While undoubtedly a heartbreaking period for Georgia, past suggests this strategy is improbable to work. In Georgia, universities have never been just administrative units. They have always been places where political force runs into intellectual resistance. Efforts to control thought through centralization or strict profiling are not new, and they have failed before. force does not erase awareness – it sharpens it. erstwhile academic freedom is threatened, it becomes visible and it is defended not only by academics, but by students and society more broadly. Georgian universities have endured imperial rule, russian control, and the collapse of the state in the 1990s. They will endure this as well.

The real question is not whether resilience will prevail, but how much harm will be done before that opposition forces a change. due to the fact that erstwhile European compatibility is lost — erstwhile degrees become harder to recognize, mobility becomes harder to sustain, and global partnerships become riskier — restoring it is not a substance of a single law or election cycle. Bologna’s “invisible infrastructure” was built slowly. Georgia can dismantle it quickly. And that would be the real deform.

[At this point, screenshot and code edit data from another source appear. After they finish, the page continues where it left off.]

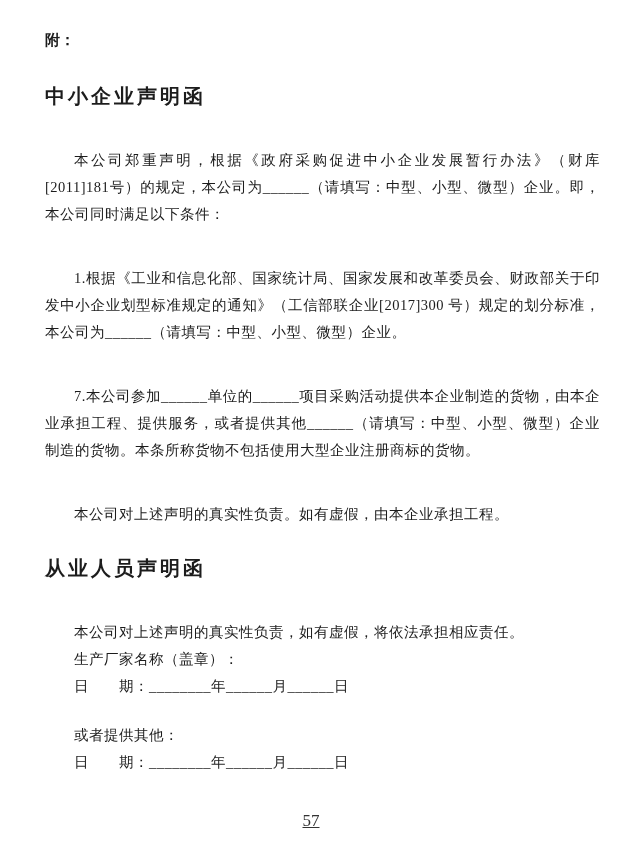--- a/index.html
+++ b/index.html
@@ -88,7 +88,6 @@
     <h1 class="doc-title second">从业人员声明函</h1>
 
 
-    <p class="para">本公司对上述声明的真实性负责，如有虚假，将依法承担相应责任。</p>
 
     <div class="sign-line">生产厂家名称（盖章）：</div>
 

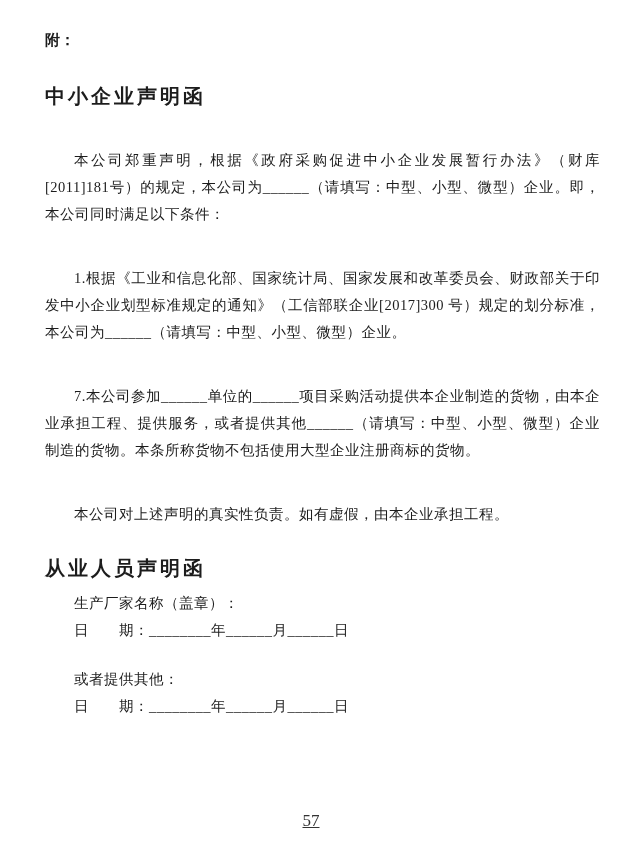--- a/index.html
+++ b/index.html
@@ -62,7 +62,7 @@
     left: 0;
     width: 100%;
     text-align: center;
-    font-size: 17px;
+    font-size: 12px;
     color: #333333;
     text-decoration: underline;
   }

Nino Dolidze is simply a public administration and policy expert with over 15 years of experience collaborating with governmental institutions, global organizations, and academic institutions. She has worked extensively on public administration reform, civilian service development, and modern HR practices in public organizations, both in Georgia and across Central and east Europe. presently an Associate prof. at Ilia State University and an invited lecturer at Caucasus University, she has contributed importantly to academic discourse, supervising master’s and doctoral investigation and delivering courses on public administration, policy analysis, and comparative governance.
Giorgi Odoshashvili is a survey process manager at the Faculty of Arts & Sciences, Ilia State University (Tbilisi, Georgia), where he coordinates academic processes and contributes to interior quality assurance and student-centred initiatives. He besides teaches political discipline and global relations, with a strong focus on European studies and contemporary regional safety debates. His academic interests include EU institutions and policymaking, EU–Georgia relations, and geopolitical dynamics in the Black Sea and South Caucasus region, including connectivity and external actors’ engagement. Beyond teaching and administration, he is active in global academic cooperation and peer-learning activities related to organization improvement and state governance. He supports student investigation and academic skills improvement through mentoring, curriculum work, and event-based learning formats (e.g., conferences and simulations).

Tamar Gamkrelidze is simply a investigation fellow at the College of Europe in Natolin and a Ph.D. student at the Georgian Institute of Public Affairs (GIPA). Her investigation focuses on education governance and the impact of European integration on Georgia’s education system. She has worked in investigation coordination and management at Ilia State University and the Horizon Europe National Office of Georgia.